- EXTRACTED INFORMATION -
-- Opening Marker --

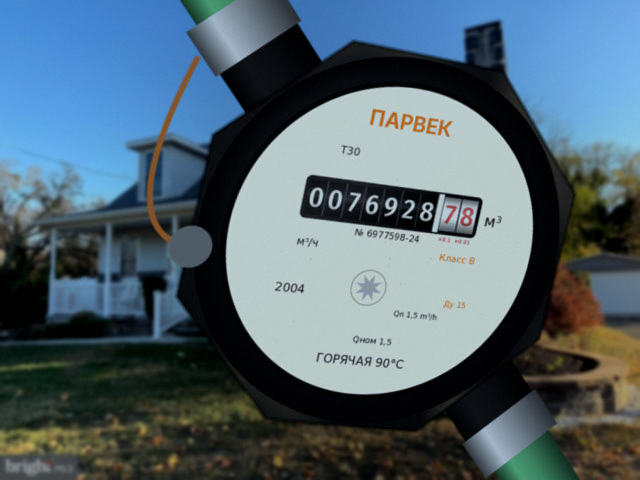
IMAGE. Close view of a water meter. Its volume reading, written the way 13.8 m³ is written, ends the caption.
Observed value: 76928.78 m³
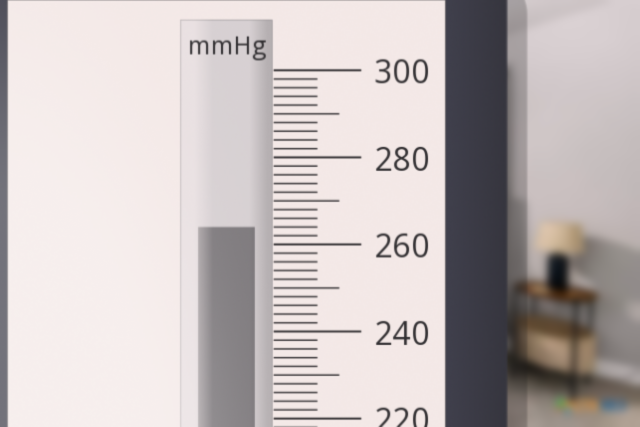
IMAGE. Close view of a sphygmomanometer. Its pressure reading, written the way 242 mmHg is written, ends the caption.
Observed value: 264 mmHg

-- Closing Marker --
-- Opening Marker --

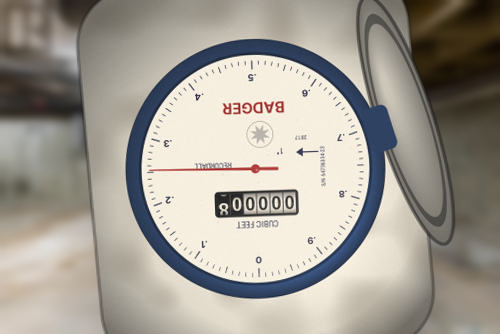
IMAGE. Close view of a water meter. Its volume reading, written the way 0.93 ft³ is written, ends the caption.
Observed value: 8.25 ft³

-- Closing Marker --
-- Opening Marker --

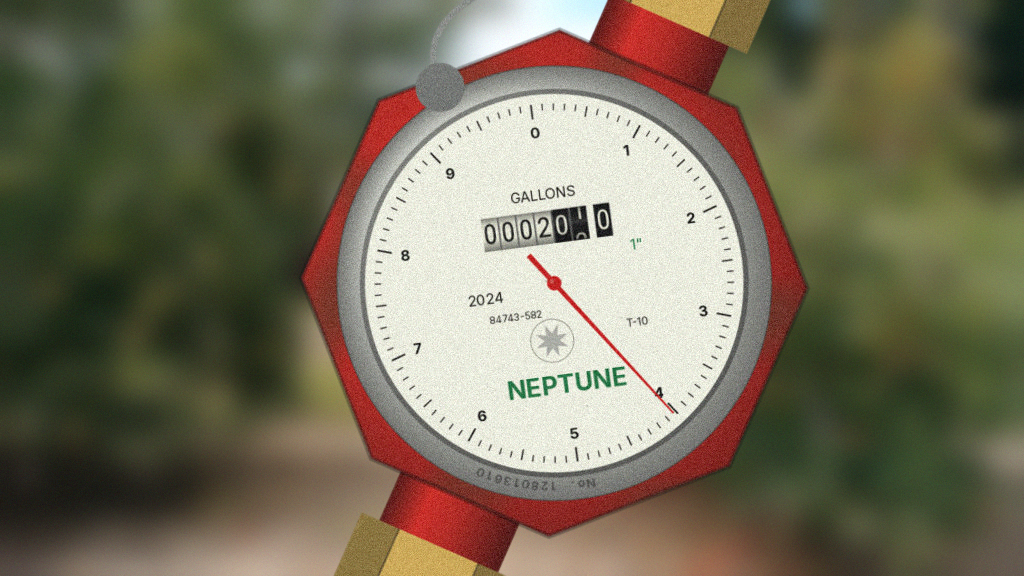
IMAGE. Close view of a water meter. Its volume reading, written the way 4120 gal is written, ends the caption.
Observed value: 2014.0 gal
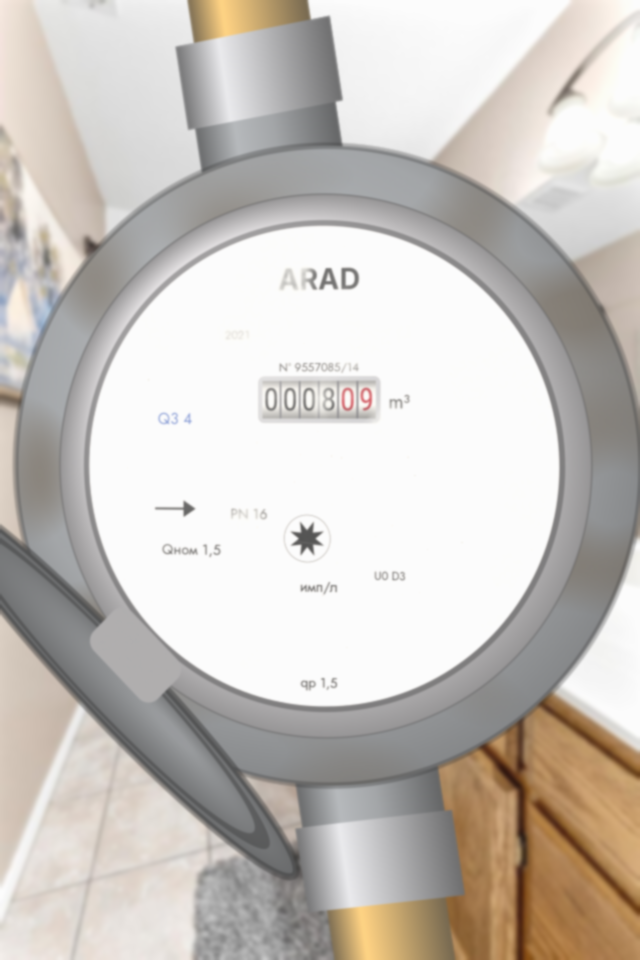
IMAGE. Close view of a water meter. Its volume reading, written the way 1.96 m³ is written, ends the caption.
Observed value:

-- Closing Marker --

Reproduce verbatim every line of the material from the one containing "ft³ is written, ends the caption." down to the one containing "Observed value: 8.25 ft³", with both of those lines included.

- WORKED SOLUTION -
IMAGE. Close view of a water meter. Its volume reading, written the way 0.93 ft³ is written, ends the caption.
Observed value: 8.25 ft³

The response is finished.